Com a sinalização do presidente Donald Trump sobre a aprovação dos termos finais de um pacto, investidores reposicionaram suas apostas, reduzindo prêmios de risco e buscando ativos mais agressivos.
Alívio cambial e de commodities
O movimento ganhou força após Trump cancelar ataques planejados contra o Irã e confirmar que todas as partes envolvidas aprovaram os termos finais do acordo. A promessa de reabertura imediata do Estreito de Ormuz após a assinatura do pacto foi determinante para a mudança de sentimento.
“O mercado vinha de um pregão mais morno, embora ainda preocupado com os ataques recentes. Mas essa notícia, somada à informação de que o Estreito de Ormuz pode ser reaberto imediatamente após o acordo, gerou uma forte onda de otimismo entre os agentes”, afirmou a O Globo Luan Aral, especialista em câmbio da Genial Investimentos.
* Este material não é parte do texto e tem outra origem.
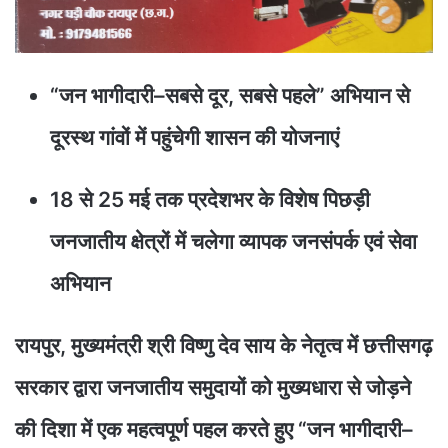
“जन भागीदारी–सबसे दूर, सबसे पहले” अभियान से
दूरस्थ गांवों में पहुंचेगी शासन की योजनाएं
18 से 25 मई तक प्रदेशभर के विशेष पिछड़ी
जनजातीय क्षेत्रों में चलेगा व्यापक जनसंपर्क एवं सेवा
अभियान
रायपुर, मुख्यमंत्री श्री विष्णु देव साय के नेतृत्व में छत्तीसगढ़
सरकार द्वारा जनजातीय समुदायों को मुख्यधारा से जोड़ने
की दिशा में एक महत्वपूर्ण पहल करते हुए “जन भागीदारी–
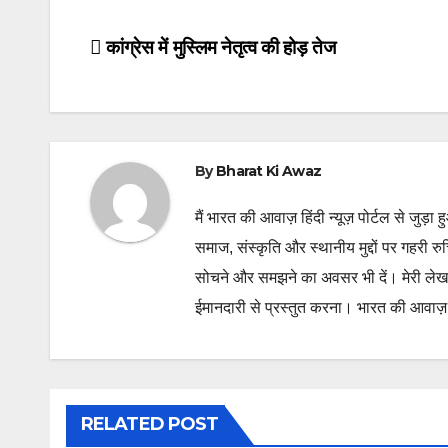
Post
कांग्रेस में मुस्लिम नेतृत्व की होड़ तेज
navigation
By
Bharat Ki Awaz
मैं भारत की आवाज़ हिंदी न्यूज़ पोर्टल से जुड़ा 
समाज, संस्कृति और स्थानीय मुद्दों पर गहरी र
सोचने और समझने का अवसर भी दें। मेरी लेख
ईमानदारी से प्रस्तुत करना। भारत की आवाज़ के
RELATED POST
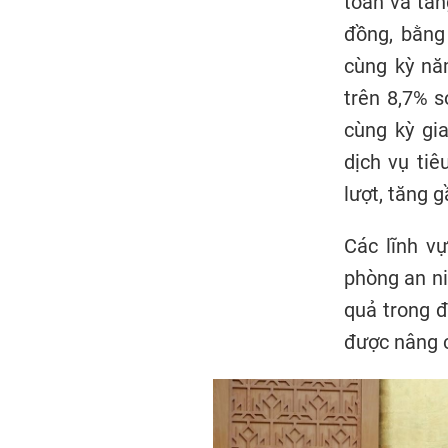
toán và tăn
đồng, bằng
cùng kỳ nă
trên 8,7% s
cùng kỳ gi
dịch vụ tiê
lượt, tăng 
Các lĩnh v
phòng an ni
quả trong đ
được nâng 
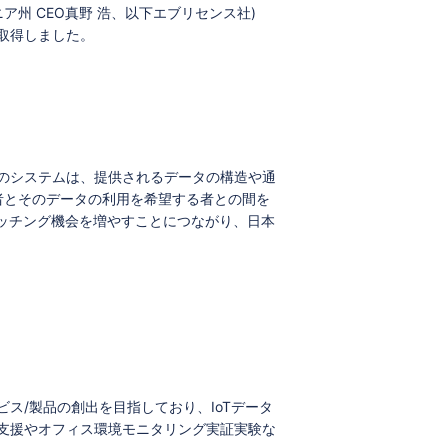
ア州 CEO真野 浩、以下エブリセンス社)
取得しました。
このシステムは、提供されるデータの構造や通
者とそのデータの利用を希望する者との間を
ッチング機会を増やすことにつながり、日本
ス/製品の創出を目指しており、IoTデータ
業支援やオフィス環境モニタリング実証実験な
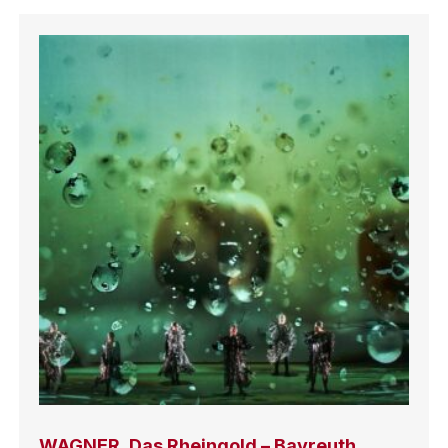
WAGNER, Das Rheingold – Bayreuth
A queda do petróleo reflete a redução das preocupações com possíveis interrupções na oferta global de energia. Com a diminuição das tensões geopolíticas, os mercados também aceleraram a queda dos juros futuros, sinalizando confiança na melhora do cenário externo.
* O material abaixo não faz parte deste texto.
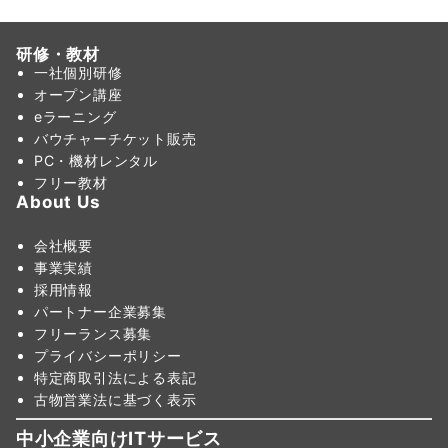
研修・教材
一社個別研修
オープン講座
eラーニング
バウチャーチケット販売
PC・機材レンタル
フリー教材
About Us
会社概要
事業実績
採用情報
パートナー企業募集
フリーランス募集
プライバシーポリシー
特定商取引法による表記
古物営業法に基づく表示
中小企業向けITサービス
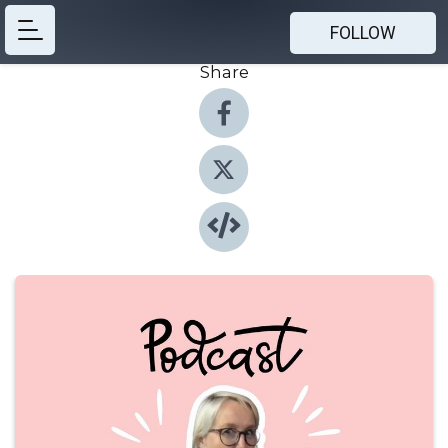
FOLLOW
Share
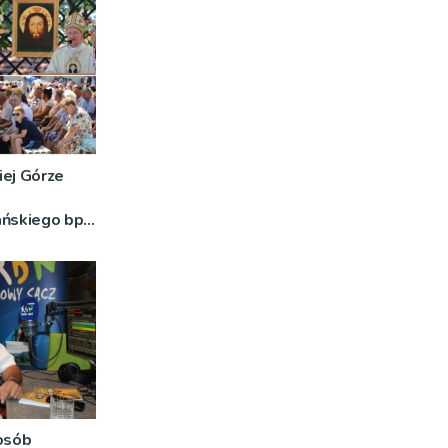
iej Górze
ańskiego bp
o znaczeniu
DJĘCIA]
 osób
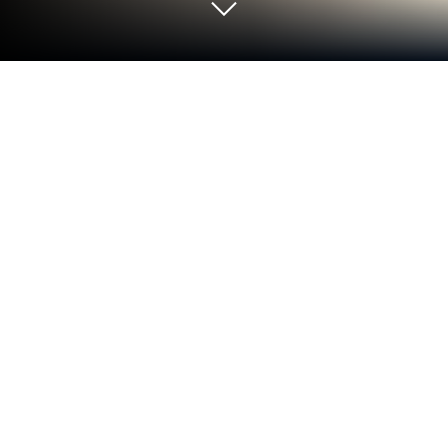
PC 또는 Mac으로 모찌냥 컬렉션 - 매일
매일 힐링 가득을 플레이해 보세요
모찌냥 컬렉션 – 매일매일 힐링 가득 게임은
Sanctum Games Limited의 캐주얼 게임입니다. 블루
스택(BlueStacks) 앱플레이어는 안드로이드 게임을
PC(컴퓨터) 또는 MAC(맥)에서 즐길 수 있는 최고의
플랫폼입니다.
모찌냥들과 같이 힐링하는 게임을 PC에서 즐길 준비
가 되었나요? 그렇다면 지금 블루스택을 사용하여 모
찌냥의 세계에서 신나는 경험을 하는 모찌냥 컬렉션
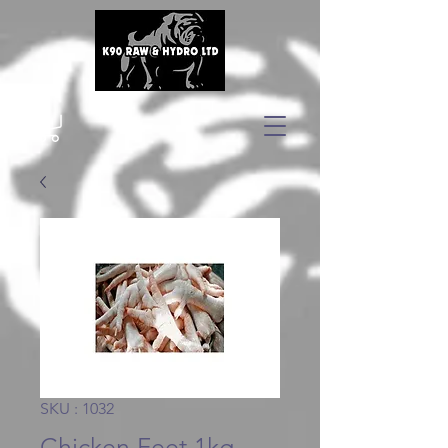
SKU : 1032
Chicken Feet 1kg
Bolsas em alta, cautela persistente
O Ibovespa superou os 170 mil pontos, registrando alta de 0,83%, enquanto as bolsas de Nova York avançavam mais de 1%, recuperando perdas com apoio das ações de tecnologia. Por volta das 15h, o dólar era negociado a R$ 5,11, aprofundando as perdas do pregão.
Apesar do otimismo, o mercado segue atento. Os detalhes do acordo ainda não foram divulgados, e a volatilidade do petróleo permanece sensível a novas declarações de Trump.
Além disso, os preços ao produtor americano avançaram em maio no ritmo mais forte em mais de três anos, refletindo os efeitos da alta recente da energia — fator que pode limitar a euforia nos próximos pregões.